IV. TWO NEW DISCLOSURE REQUIREMENTS

New MHP includes two new disclosure requirements. First, the criteria for medical necessity determinations made with respect to mental health or substance use disorder benefits must be made available upon request to current or potential participants, beneficiaries and contracting providers. Second, the reason for any denial of reimbursement or payment for services with respect to mental health or substance use disorder benefits in the case of any participant or beneficiary must be made available, upon request. The regulations clarify that this disclosure must be made in a form and manner consistent with ERISA claims procedure regulations.

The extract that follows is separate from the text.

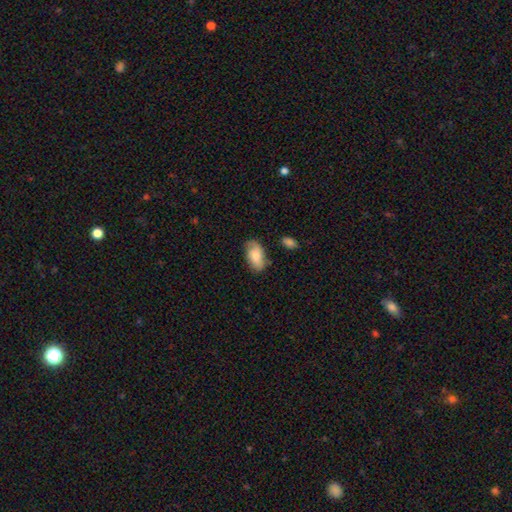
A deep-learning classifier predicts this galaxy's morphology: This appears to be a smooth galaxy with no disk features (72%) that is in between round and cigar-shaped (93%). Merging: none (63%).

V. INTERACTION WITH STATE INSURANCE LAWS

The regulations clarify that New MHP requirements should not be construed to supersede any provision of state law as long as it does not prevent the application of New MHP.  For example, a state law that mandates a minimum dollar amount of mental health or substance use disorder benefits does not prevent the application of New MHP.

VI. EFFECTIVE DATES

The regulations apply for plan years beginning on or after July 1, 2010. There is a special effective date for certain collectively-bargained plans, which provides that, for group health plans maintained pursuant to one or more collective bargaining agreements ratified before October 3, 2008, the requirements of the regulations do not apply to the plan for plan years beginning before the later of either the date on which the last of the collective bargaining agreements relating to the plan terminates (determined without regard to any extension agreed to after October 3, 2008) or July 1, 2010. New MHP provides that any plan amendment made pursuant to a collective bargaining agreement solely to conform to the requirements of New MHP is not treated as a termination of the agreement.

For purposes of enforcement, the Departments will take into account good-faith efforts to comply with a reasonable interpretation of the statutory New MHP requirements with respect to a violation that occurs before the effective date of the regulations. However, this does not prevent participants or beneficiaries from bringing a private action.